Again, am I overreacting? Probably. But I do want to be prepared should the unthinkable happen and I lose my VA healthcare. If my preparations are for naught and I look silly, so be it. It wouldn’t be the first time. But I’m at an important juncture in my cancer journey, and I would want to make the transition to a new healthcare team as seamless as possible if I’m forced to do so. (Of course, I would dread the prospect of having to find a new primary care physician and urological oncology team from scratch. That could take months.)

We’re in crazy times. Let’s hope that reason takes over, calmer heads prevail, and that I’m wrong about all of this.


1 – Yes, there is waste in every government agency, including the VA, but there’s a right way and a wrong way to find and eliminate it. You don’t shut down the entire agency; you do a line-by-line audit of the budget and practices to see where the waste is. You also need to look at the downstream impacts before you eliminate the waste (e.g., U.S. farmers sold $2 billion in agricultural products per year to USAID to feed others around the world; now that market and that income for those American farmers is gone). Lastly, just because you don’t agree with a program that Congress appropriated funds for, doesn’t mean it’s waste or fraud.

Month 75 – Distracted from Cancer

It’s good to be distracted. I’ve barely thought about prostate cancer since the holidays, and that’s been fantastic. What’s not fantastic is the reason for the distraction. One word: Trump.

I’ll not turn this into a political blog, but suffice it to say, I’m not a fan. But, seeing as the repeal of the Affordable Care Act (ACA) is on the top of the new administration’s “To-do” list, some passing thoughts on the topic here are not out of line.

When I decided to leave my job five years ago and move from Indiana to San Diego (about 15 months after my surgery), my health insurance was intact through COBRA coverage. (For those readers outside the U.S., the Consolidated Omnibus Budget Reconciliation Act (COBRA) of 1985 gave employees who left their company the right to continue their health insurance coverage through their former employer’s health plan for up to 18 months after leaving.)

My COBRA coverage ended in September 2013, just a few months before the ACA’s requirement to cover individuals with preexisting conditions kicked in on 1 January 2014. I tried to purchase insurance on my own long before the September expiration of my coverage, but was told that I was uninsurable because of my prostate cancer diagnosis or, if they would cover me, the monthly premiums would have been north of $2,500 USD per month.

I’m a veteran of the U.S. Navy, so in May or June of 2013, I turned to the Veterans Administration (VA) to see if I would be eligible for care.

For those who don’t know, there is a tiered eligibility system in place to determine your eligibility and your level of care with the VA. Not all veterans will be eligible for care.
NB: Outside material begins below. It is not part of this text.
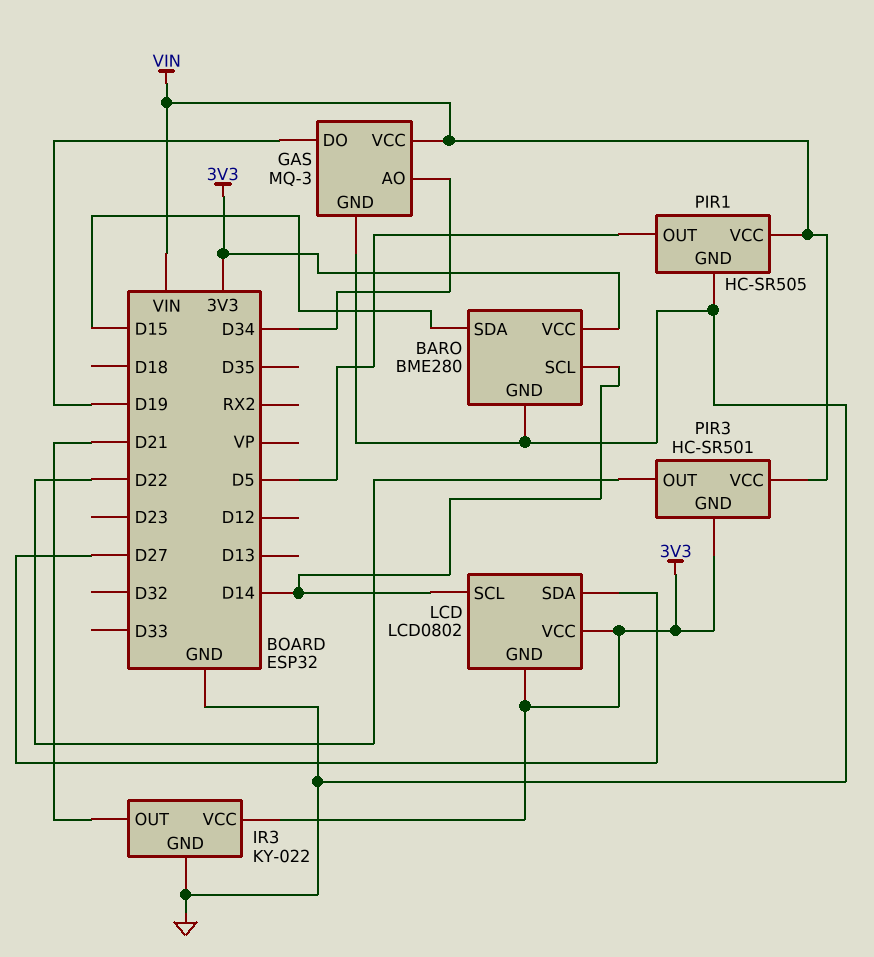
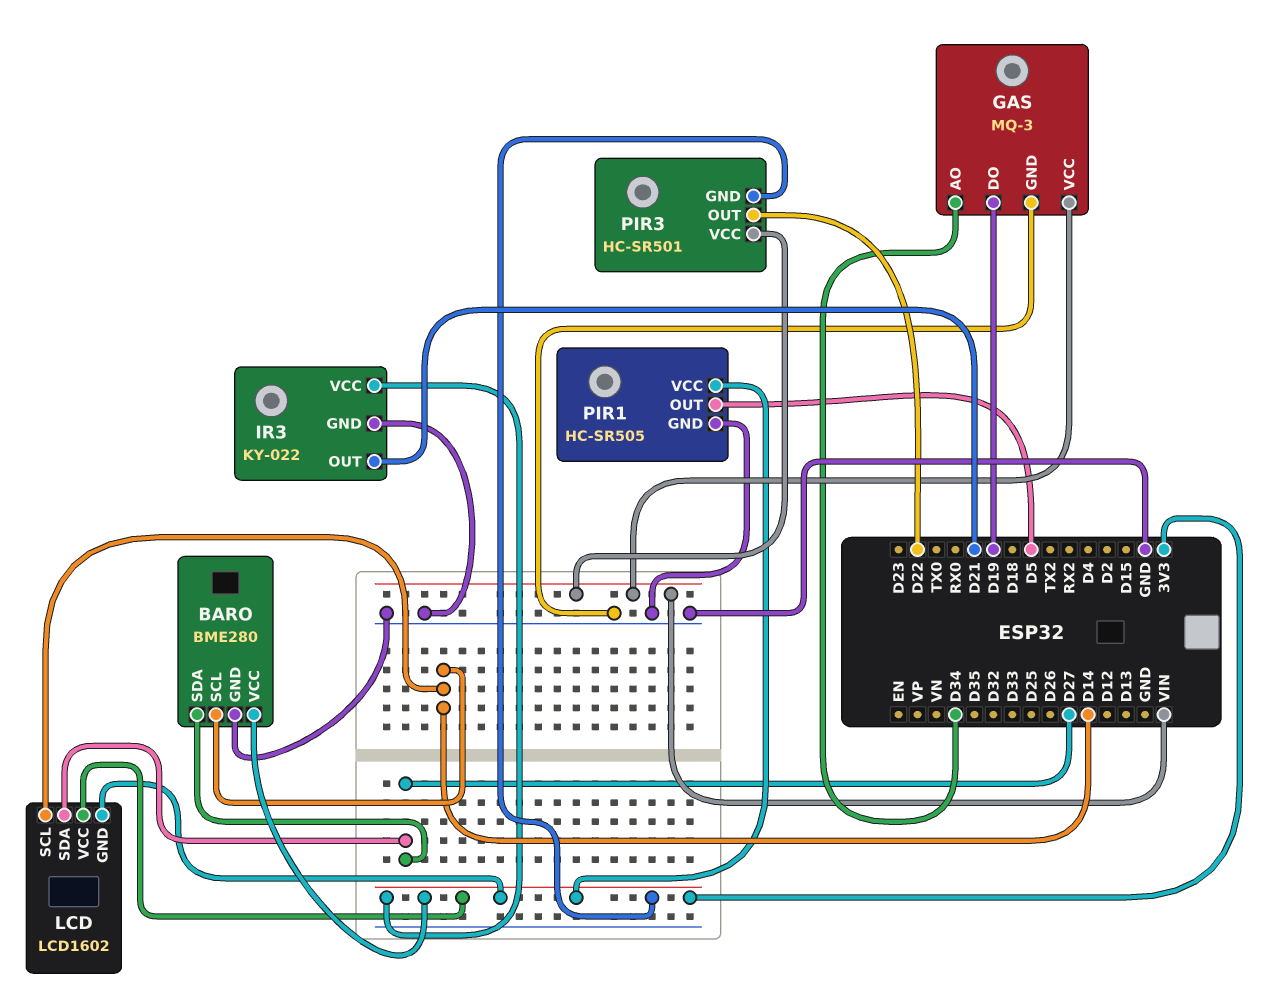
BARO pin SDA: D15 -> D27
LCD: LCD0802 -> LCD1602
PIR1 pin VCC: VIN -> 3V3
Fortunately (?) for me, I served in-theater in the Persian Gulf during Operation Desert Shield/Desert Storm during the first Gulf War. That made me eligible for coverage under the VA, and it’s where I’ve been getting my cancer care ever since.

We’ve already heard discussions of lifetime caps on coverage being reimposed; debates over preexisting conditions; and a host of other changes that scare the crap out of most people, cancer patients in particular. The administration has already imposed an across-the-board federal government hiring freeze at a time when the VA healthcare system is struggling to provide quality care to all the veterans from the Iraq and Afghanistan wars, as well as to veterans like me. It’s simply bonkers (that’s a technical term).

So I’ll climb down off my soapbox now and thank the new administration for pushing the notion of cancer recurrence pretty much completely out of my mind for the last two months. There are bigger things for me to deal with than piddly little ol’ cancer.